_Problem statement_
Each line below that includes "size" counts once; report the total and nothing more.

_Data in this exercise_
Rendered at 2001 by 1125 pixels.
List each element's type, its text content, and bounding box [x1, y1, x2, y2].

--

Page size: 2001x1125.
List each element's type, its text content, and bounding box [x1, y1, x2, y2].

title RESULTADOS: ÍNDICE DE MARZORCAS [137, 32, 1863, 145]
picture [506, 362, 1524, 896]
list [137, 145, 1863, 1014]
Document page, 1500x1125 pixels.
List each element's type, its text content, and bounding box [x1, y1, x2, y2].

...

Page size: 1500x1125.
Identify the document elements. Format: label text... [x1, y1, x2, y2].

_Solved exercise_
2